On September 19, 2013 the Inter-American Dialogue hosted a round-table discussion on the state of the remittance industry. Manuel Orozco, Senior Associate and Director of the Migration, Remittances and Development Program at the Dialogue, moderated a lively and engaging conversation with representatives from a number of leading money transfer companies: Eduardo Villalobos of Dolex, Robert Dinkins of InterMex, Leesa Kow of Jamaica National Money Services, Ronald Schwartzman of Uniteller, Paul Dwyer of Viamericas, Barbara Span of Western Union and Eugenio Nigro of Xoom Corporation.
Market consolidation and increasing competition are two of the largest trends currently observed in the money transfer industry, Orozco explained. Dinkins and Nigro echoed these findings, highlighting the benefits that competition brings to the market. Over the last 10 years, prices have decreased which has in turn benefited consumers and increased company efficiency, Dinkins argued. Moreover, the end of certain exclusivity agreements has increased competition on the payout side, Villalobos noted.
Many of the speakers addressed the prospects for growth. Villalobos argued that future growth would likely come from other financial services and products. Kow described the introduction of tailor made products, such as directly transferring money to pay for mortgages, as a promising new area. Growth will come from nontraditional markets, Nigro agreed. While some spoke of mobile-to-mobile growth, Schartzman took a more conservative approach, suggesting that, while mobile will grow, people still enjoy having the money in their hands. Span noted that 90% of the global payments today are still made in cash. The success of new, more highly technological products, she argued, would only come to the extent that they can be smoothly integrated into the lives of populations who are financially excluded.

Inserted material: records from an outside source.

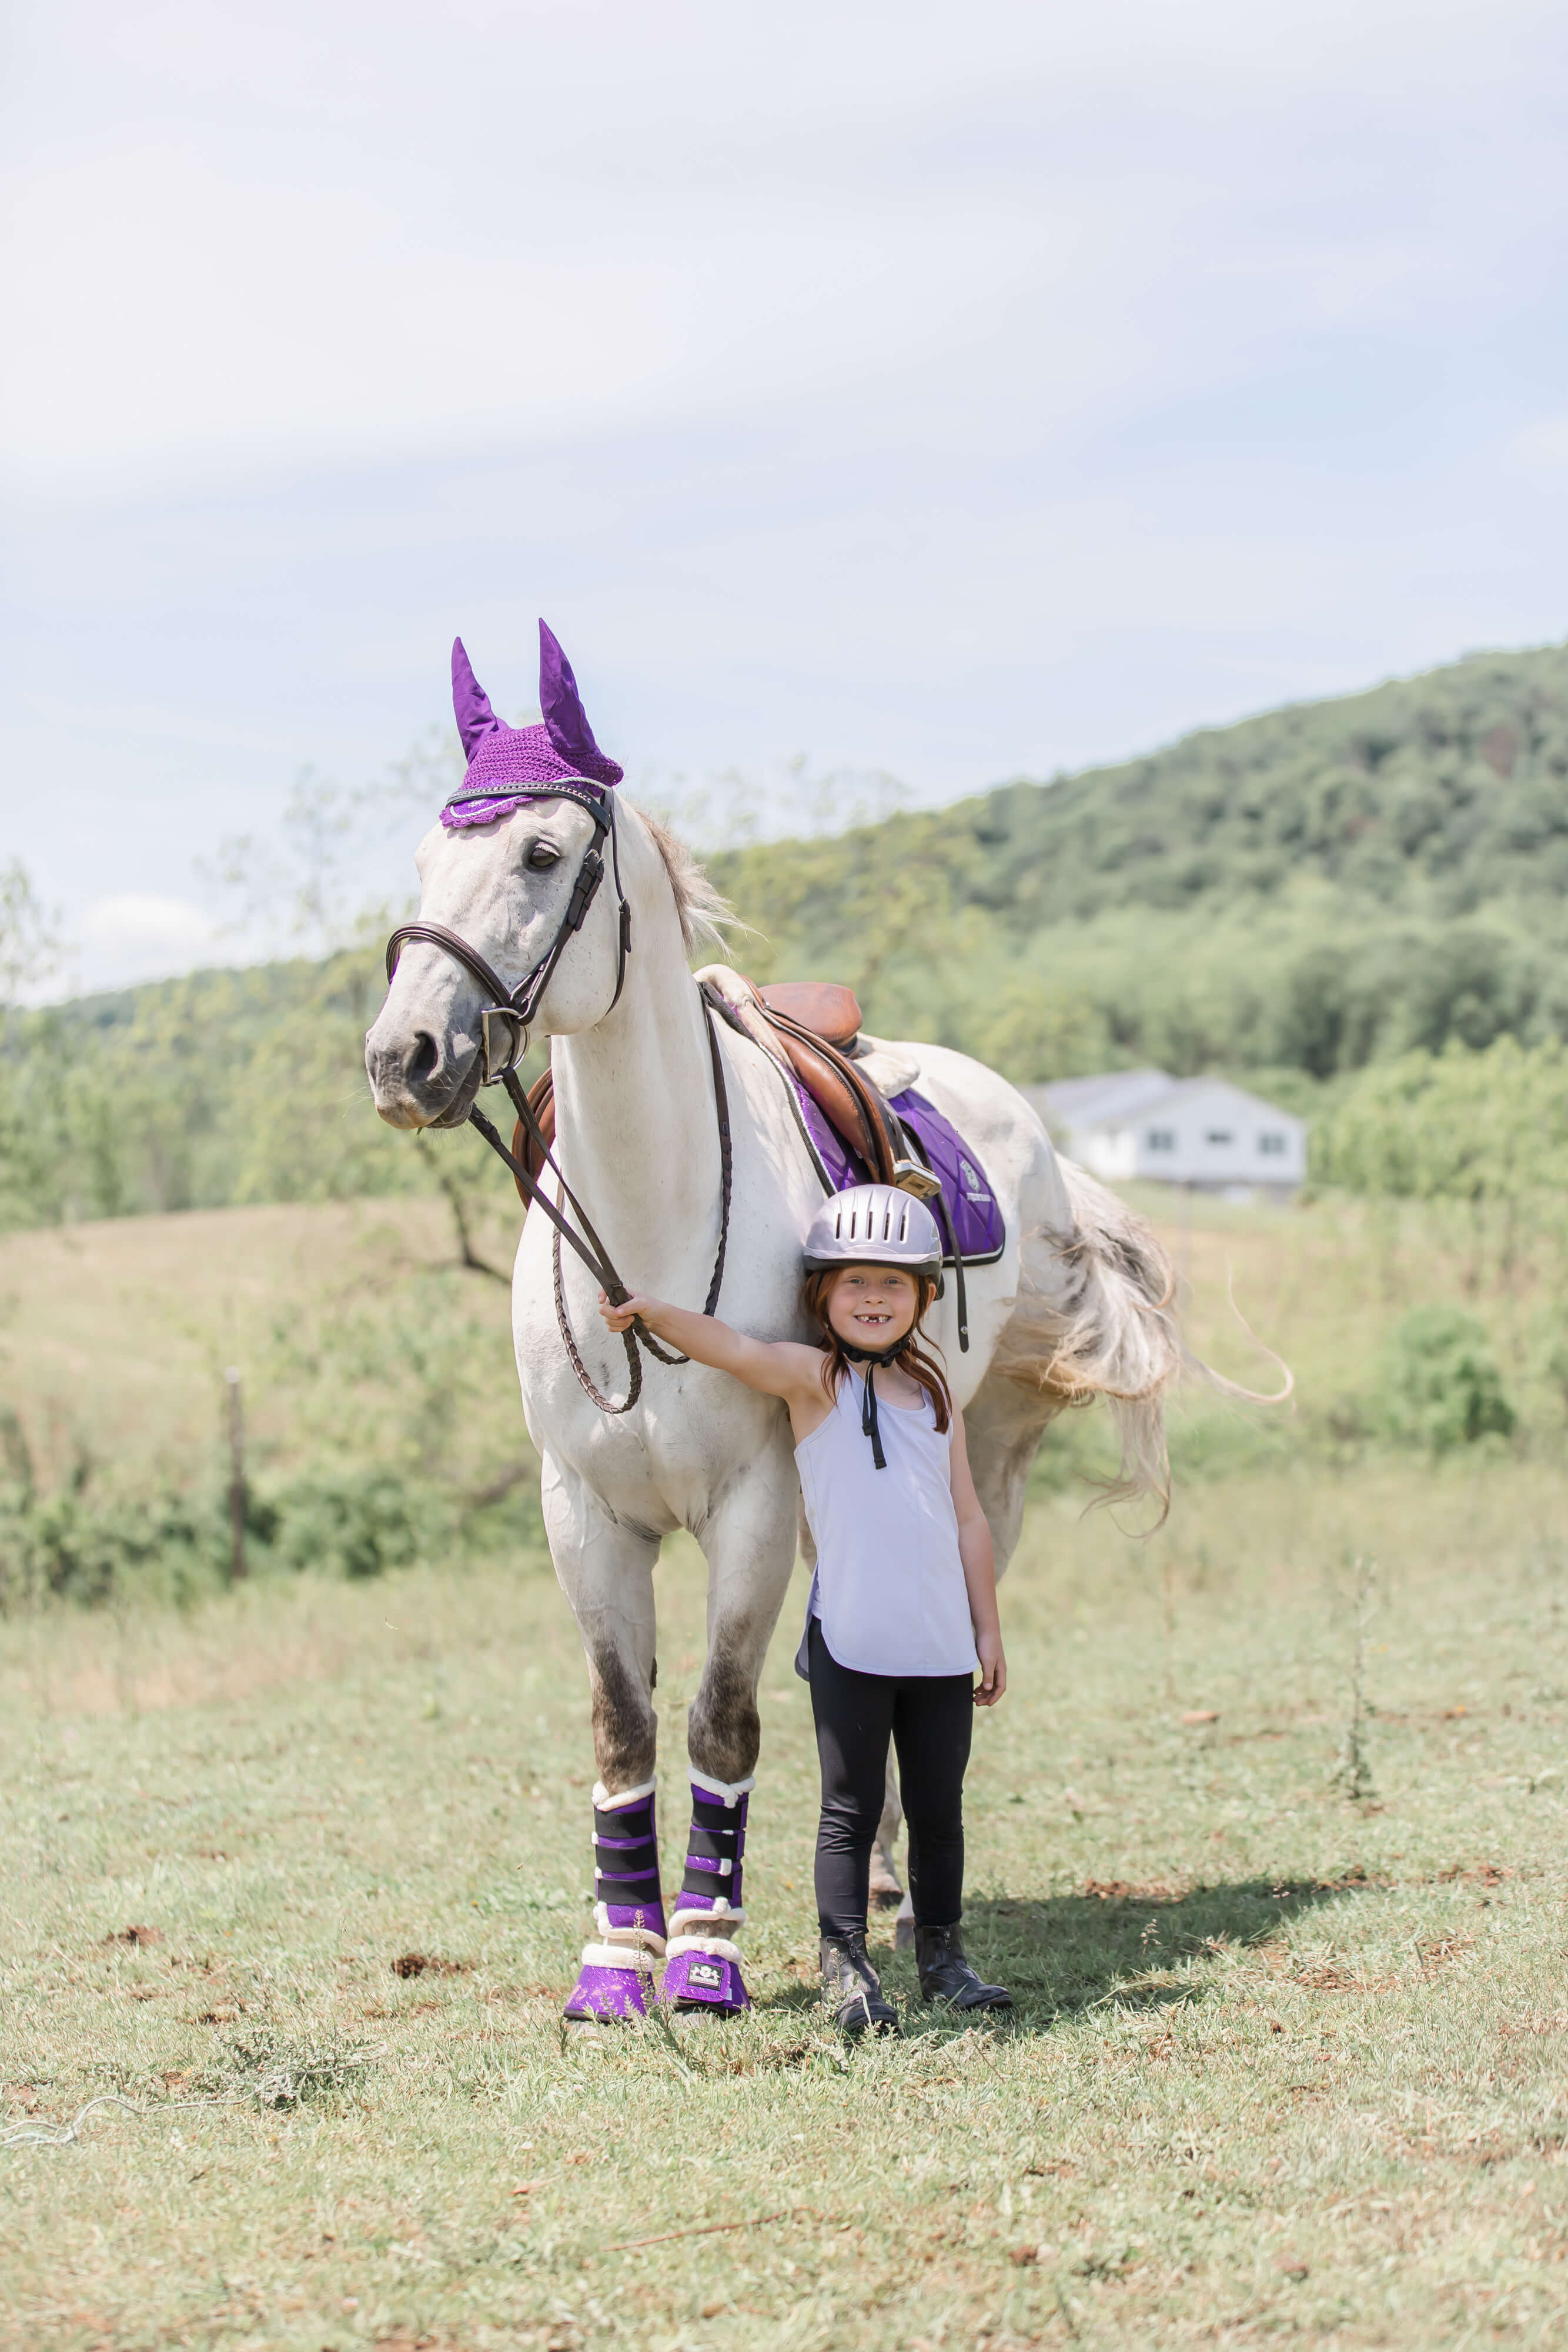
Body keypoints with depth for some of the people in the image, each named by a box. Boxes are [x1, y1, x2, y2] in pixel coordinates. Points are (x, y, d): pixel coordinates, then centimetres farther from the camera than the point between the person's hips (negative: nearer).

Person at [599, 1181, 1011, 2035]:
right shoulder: (816, 1377, -2)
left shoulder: (932, 1391, 13)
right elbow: (733, 1348, -21)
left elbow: (967, 1518, 16)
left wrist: (988, 1629, 16)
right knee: (852, 1807, -1)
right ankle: (844, 1965, 5)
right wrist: (652, 1312, -38)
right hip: (851, 1640, -5)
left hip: (941, 1641, 5)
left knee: (939, 1806, 12)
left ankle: (941, 1952, 24)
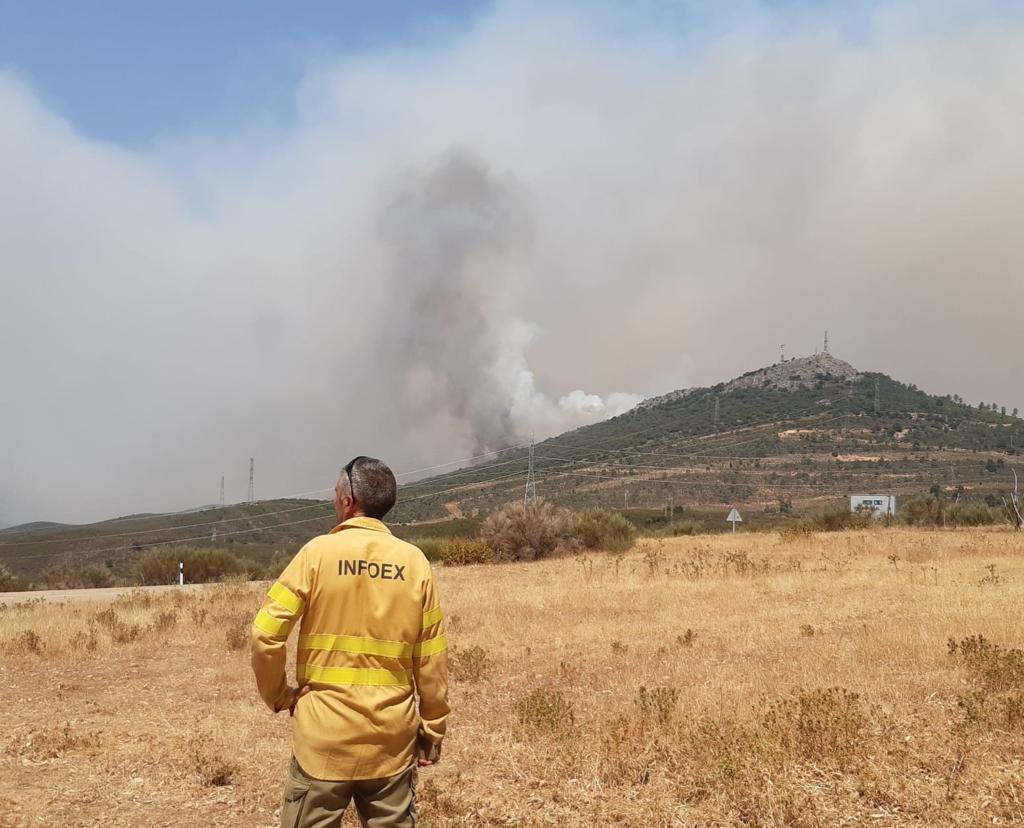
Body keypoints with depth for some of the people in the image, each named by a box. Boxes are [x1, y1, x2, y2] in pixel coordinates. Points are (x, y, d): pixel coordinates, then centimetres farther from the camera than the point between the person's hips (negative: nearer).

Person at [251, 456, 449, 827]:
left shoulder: (318, 552, -7)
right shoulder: (414, 561, 0)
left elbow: (265, 633, -10)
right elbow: (431, 657, 1)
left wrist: (277, 695, 4)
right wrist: (434, 726, 10)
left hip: (325, 732, -2)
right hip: (393, 735, 3)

Another major and continued trend the industry is facing is bank account closures. Both large and small banks continue to close accounts, making it difficult for money transfer companies to maintain the accounts they need to function. According to Paul Dwyer, large banks face an image risk from an industry that generally receives negative attention from the media. Small banks, he continued, have been discouraged by regulators from holding accounts of remittance companies on the presumption that remittance companies have insufficient infrastructure in place to ensure standards are met. Given these dynamics, it has become a challenge for remittance companies to maintain access to bank accounts.
In the remittance industry, the importance of public relations cannot be overlooked, Kow noted. It is an issue that must be addressed, both by individual companies and by industry as a whole. Schwartzman agreed, suggesting that “if you take one thing away from this event, let it be ceasing to use the term Money Service Business (MSB).” Instead, the companies in the industry should be referred to as Licensed Remittance Companies (LRCs), reflecting their reliability and adherence to regulations. LRCs, Schwartzman continued, offer important services to a segment of the population that is too often ignored.